Palmeiras e Flamengo são possivelmente os dois clubes que mais agem de forma irresponsável durante a pandemia. O Palmeiras, por exemplo, é o único dos três grandes da cidade de SP que não cedeu seu estádio para o programa de vacinação. O pior caso, porém, veio nesta semana. O jogador Luiz Adriano, afastado do elenco por estar com Covid, atropelou uma pessoa na saída de um shopping em que havia levado sua mãe. Ele foi ao shopping SABENDO que estava com Covid, no momento em que a doença mata mais de quatro mil pessoas por dia no país. O Palmeiras o “puniu” com o pagamento de cestas básicas. Já o Flamengo nem se preocupou em punir de qualquer forma o jogador Gabriel, detido há algumas semanas numa operação que fechou um cassino clandestino. Não lembro de nenhuma ação dos milionários clubes para ajudar hospitais em dificuldade, nada. Absolutamente nada.

Palmeiras e Flamengo são símbolos de uma parcela da sociedade que ligou o foda-se. Uma parcela sociedade que assiste a um genocídio, mas que tem como única preocupação a alienação. Uma parcela da sociedade que defende a continuação do futebol porque diz precisar de algo para “aliviar a mente”. Não precisamos de porra nenhuma que alivie nossa mente. Estamos vivendo uma merda gigantesca e as partidas de futebol só estão servindo para espalhar o vírus e para que este bando de imbecil siga ganhando dinheiro enquanto pessoas não param de morrer. O Brasil é hoje o centro da doença no mundo, surgiu por aqui uma nova variante mais contagiosa e o futebol está sendo um instrumento usado para espalhá-la pelo continente. É fato que em semanas veremos uma explosão de casos nos nossos países vizinhos, em parte porque o Brasil e o futebol não fazem absolutamente nada para impedir que a nova variante se espalhe entre nossos vizinhos. É surreal que a Libertadores continue acontecendo e que pessoas viajem do Brasil para outros países enquanto a situação está descontrolada por aqui.

Palmeiras e Flamengo simbolizam uma sociedade que não está aí. Uma sociedade que inventou um protocolo mequetrefe que já deu claras demonstrações que não funciona. TODOS os times da série A, TODOS, já tiveram algum surto de Covid e continuaram jogando, afastando apenas os contaminados, mas mantendo em campo aqueles que tiveram contato com os doentes. E mesmo todos os times já tendo tido surtos, estes times seguem defendendo estes protocolos para justificar a continuação do futebol.
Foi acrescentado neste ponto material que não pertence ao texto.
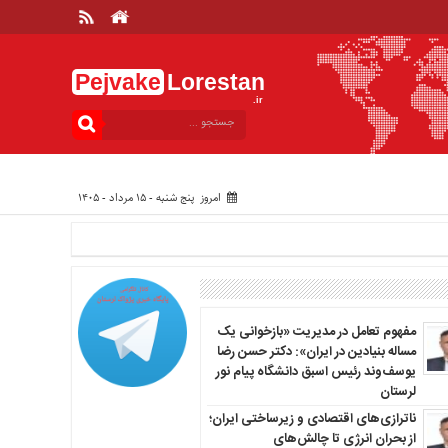
Pejvake
Lorestan
.ir
امروز پنج شنبه - ۱۵ مرداد - ۱۴۰۵
مفهوم تعامل در مدیریت «بازخوانی یک
مساله بنیادین در ایران»: دکتر حسن رضا
یوسف‌وند رئیس اسبق دانشگاه پیام نور
لرستان
ناترازی‌های اقتصادی و زیرساختی ایران؛
از بحران انرژی تا چالش‌های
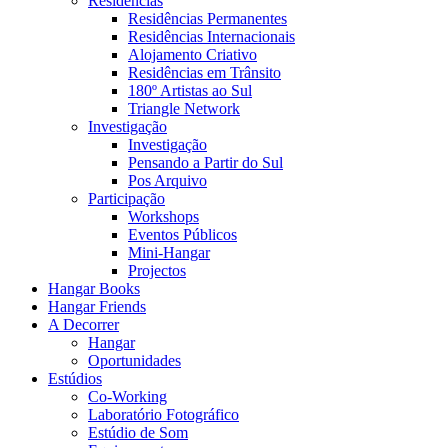
Residências
Residências Permanentes
Residências Internacionais
Alojamento Criativo
Residências em Trânsito
180º Artistas ao Sul
Triangle Network
Investigação
Investigação
Pensando a Partir do Sul
Pos Arquivo
Participação
Workshops
Eventos Públicos
Mini-Hangar
Projectos
Hangar Books
Hangar Friends
A Decorrer
Hangar
Oportunidades
Estúdios
Co-Working
Laboratório Fotográfico
Estúdio de Som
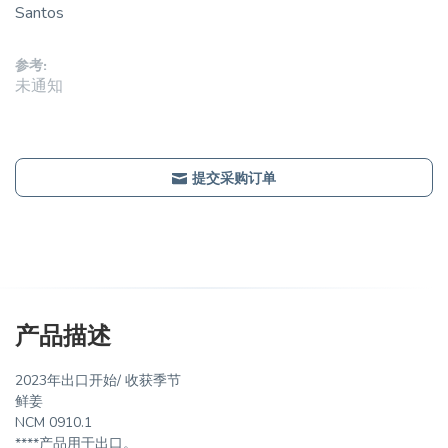
Santos
参考:
未通知
提交采购订单
产品描述
2023年出口开始/ 收获季节
鲜姜
NCM 0910.1
****产品用于出口。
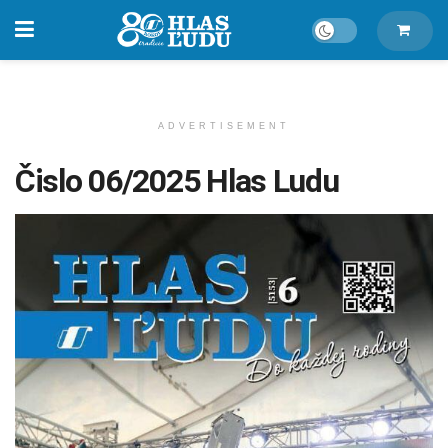
ADVERTISEMENT
Čislo 06/2025 Hlas Ludu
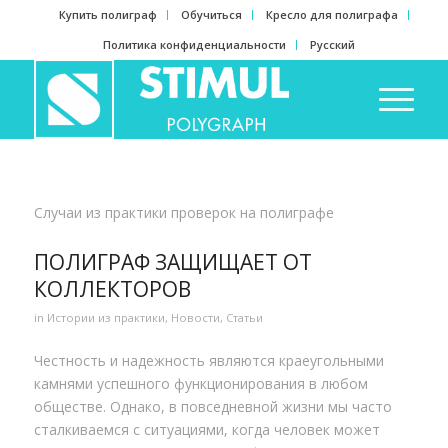
Купить полиграф
Обучиться
Кресло для полиграфа
Политика конфиденциальности
Русский
Случаи из практики проверок на полиграфе
ПОЛИГРАФ ЗАЩИЩАЕТ ОТ
КОЛЛЕКТОРОВ
in
Истории из практики
,
Новости
,
Статьи
Честность и надежность являются краеугольными
камнями успешного функционирования в любом
обществе. Однако, в повседневной жизни мы часто
сталкиваемся с ситуациями, когда человек может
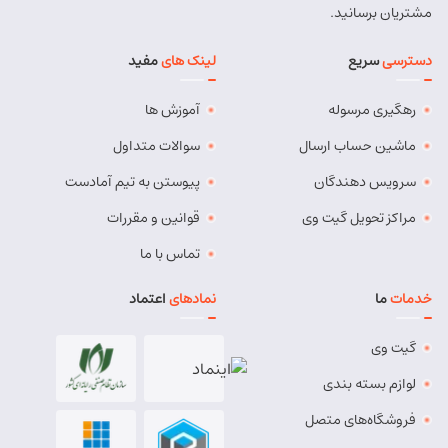
مشتریان برسانید.
دسترسی
سریع
لینک های
مفید
رهگیری مرسوله
آموزش ها
ماشین حساب ارسال
سوالات متداول
سرویس دهندگان
پیوستن به تیم آمادست
مراکز تحویل گیت وی
قوانین و مقررات
تماس با ما
خدمات
ما
نمادهای
اعتماد
گیت وی
لوازم بسته بندی
فروشگاه‌های متصل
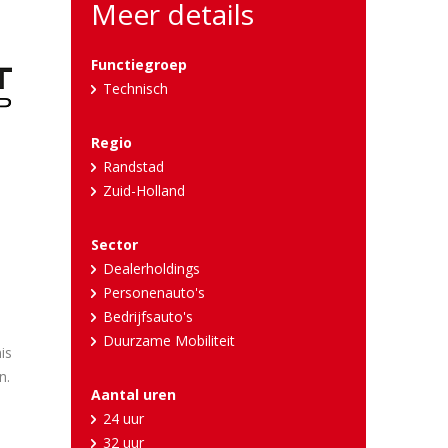
Meer details
Functiegroep
Technisch
Regio
Randstad
Zuid-Holland
Sector
Dealerholdings
Personenauto's
Bedrijfsauto's
Duurzame Mobiliteit
is
n.
Aantal uren
24 uur
32 uur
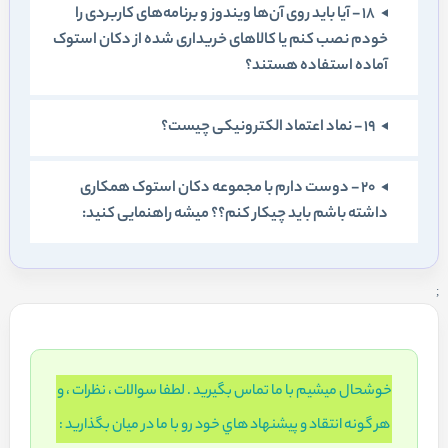
18 - آيا بايد روی آن‌ها ويندوز و برنامه‌های کاربردی را
خودم نصب کنم یا کالاهای خريداری شده از دکان استوک
آماده استفاده هستند؟
19 - نماد اعتماد الکترونيکی چيست؟
20 - دوست دارم با مجموعه دکان استوک همکاری
داشته باشم بايد چيکار کنم؟؟ ميشه راهنمايی کنيد:
;
خوشحال ميشيم با ما تماس بگيريد . لطفا سوالات ، نظرات ، و
هر گونه انتقاد و پيشنهاد هاي خود رو با ما در ميان بگذاريد :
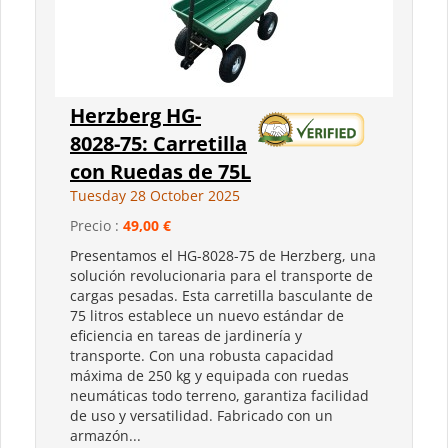
Herzberg HG-
8028-75: Carretilla
con Ruedas de 75L
Tuesday 28 October 2025
Precio :
49,00 €
Presentamos el HG-8028-75 de Herzberg, una
solución revolucionaria para el transporte de
cargas pesadas. Esta carretilla basculante de
75 litros establece un nuevo estándar de
eficiencia en tareas de jardinería y
transporte. Con una robusta capacidad
máxima de 250 kg y equipada con ruedas
neumáticas todo terreno, garantiza facilidad
de uso y versatilidad. Fabricado con un
armazón...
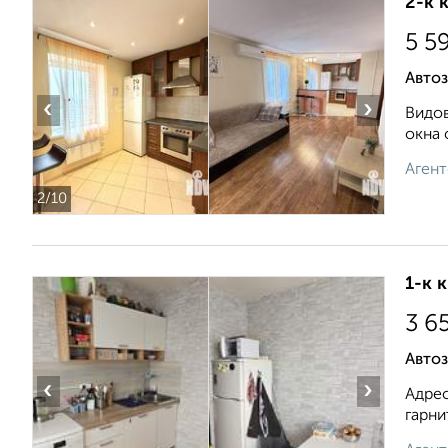
2-к 
5 5
Автоз
‹
›
Видов
окна 
Агент
2
/10
1-к 
3 6
Автоз
‹
›
Адрес
гарни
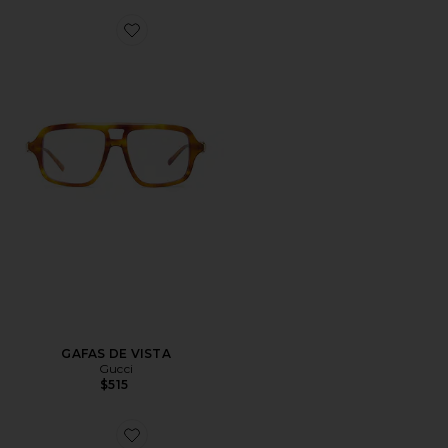
Favorite GAFAS DE VISTA
GAFAS DE VISTA
Gucci
$515
Favorite GAFAS DE SOL ESTILO OJOS DE GATO GE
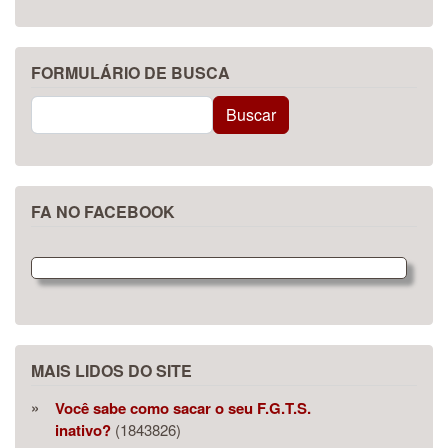
FORMULÁRIO DE BUSCA
Buscar
Buscar
FA NO FACEBOOK
MAIS LIDOS DO SITE
Você sabe como sacar o seu F.G.T.S.
inativo?
(1843826)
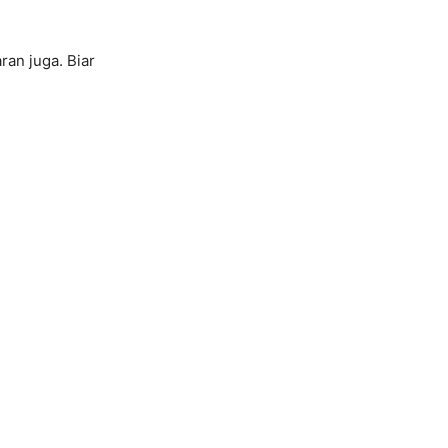
ran juga. Biar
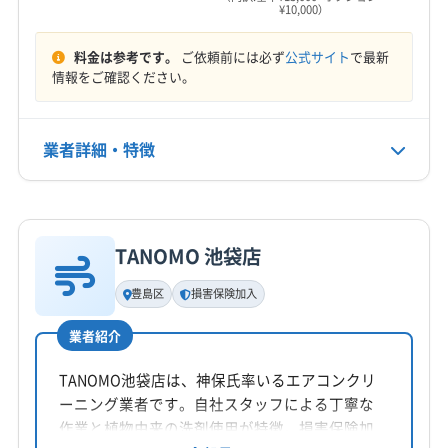
¥10,000）
7:00〜19:00
(神奈川県) 横浜市泉区
(神奈川県) 横浜市中区
武蔵村山市
武蔵野市
文京区
北区
墨田区
目黒区
(神奈川県) 横浜市鶴見区
(神奈川県) 横浜市都筑区
立川市
練馬区
(埼玉県) さいたま市浦和区
料金は参考です。
ご依頼前には必ず
公式サイト
で最新
定休日
(神奈川県) 横浜市南区
(神奈川県) 横浜市保土ケ谷区
(埼玉県) さいたま市岩槻区
(埼玉県) さいたま市見沼区
情報をご確認ください。
なし
(神奈川県) 横浜市緑区
(埼玉県) さいたま市桜区
(埼玉県) さいたま市西区
(埼玉県) さいたま市大宮区
(埼玉県) さいたま市中央区
電話番号
業者詳細・特徴
非公開
(埼玉県) さいたま市南区
(埼玉県) さいたま市北区
(埼玉県) さいたま市緑区
(埼玉県) ふじみ野市
詳細な料金表
業者情報
特徴
公式HP
(埼玉県) 越谷市
(埼玉県) 狭山市
(埼玉県) 戸田市
公式サイトなし
(埼玉県) 三郷市
(埼玉県) 志木市
(埼玉県) 春日部市
TANOMO 池袋店
基本情報
(埼玉県) 所沢市
(埼玉県) 新座市
(埼玉県) 川越市
代表者名
豊島区
損害保険加入
(埼玉県) 川口市
(埼玉県) 草加市
(埼玉県) 朝霞市
藤井義邦
(埼玉県) 入間市
(埼玉県) 富士見市
(埼玉県) 和光市
業者紹介
所在地
(埼玉県) 蕨市
(神奈川県) 横浜市港北区
東京都豊島区巣鴨4-13-19 3 F
TANOMO池袋店は、神保氏率いるエアコンクリ
(神奈川県) 横浜市神奈川区
(神奈川県) 横浜市西区
ーニング業者です。自社スタッフによる丁寧な
(神奈川県) 横浜市青葉区
(神奈川県) 横浜市中区
対応地域
作業と植物由来の洗剤使用が特徴。損害保険加
(神奈川県) 横浜市鶴見区
(神奈川県) 横浜市都筑区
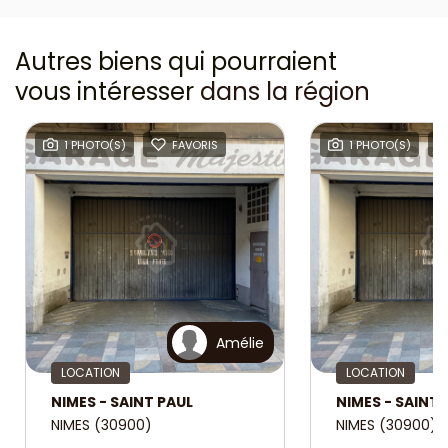
Autres biens qui pourraient
vous intéresser
dans la région
1 PHOTO(S)
FAVORIS
1 PHOTO(S)
Amélie
LOCATION
LOCATION
NIMES - SAINT PAUL
NIMES - SAINT 
NIMES (30900)
NIMES (30900)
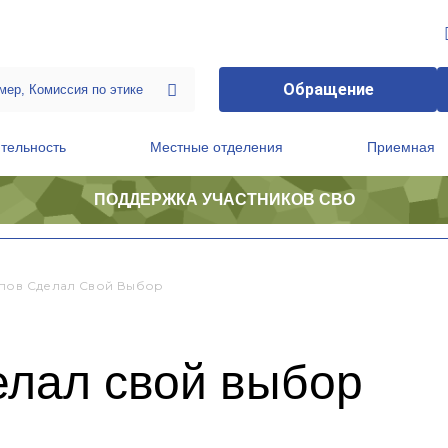
Обращение
тельность
Местные отделения
Приемная
ПОДДЕРЖКА УЧАСТНИКОВ СВО
ственной приемной Председателя Партии
Президиум регионального политического совета
пов Сделал Свой Выбор
елал свой выбор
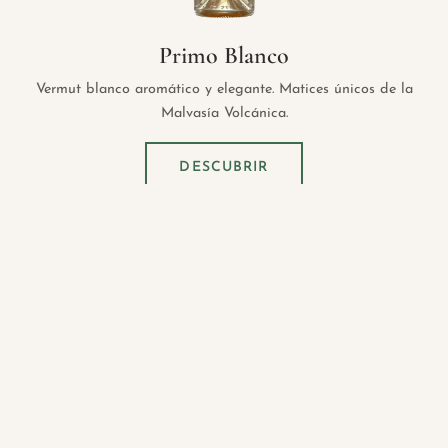
Primo Blanco
Vermut blanco aromático y elegante. Matices únicos de la
Malvasía Volcánica.
DESCUBRIR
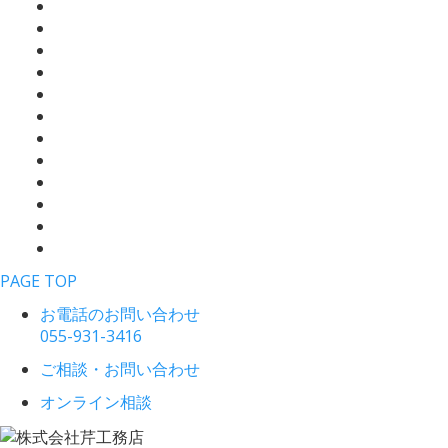
PAGE TOP
お電話のお問い合わせ
055-931-3416
ご相談・お問い合わせ
オンライン相談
Palmeiras e Flamengo não estão nem aí. Aproximadamente 200 pessoas morrerão no país enquanto as duas equipes decidem o campeonato que não vale nada no próximo domingo. Espero sinceramente que Bolsonaro compareça ao jogo. Palmeiras, Flamengo e Bolsonaro se merecem. No dia em que isto acabar, ninguém lembrará quem foi o campeão da Supercopa do Brasil de 2020. É possível que ninguém nem lembre que este torneio existiu. Mas a história lembrará que Palmeiras e Flamengo foram cúmplices do maior horror da nossa história recente.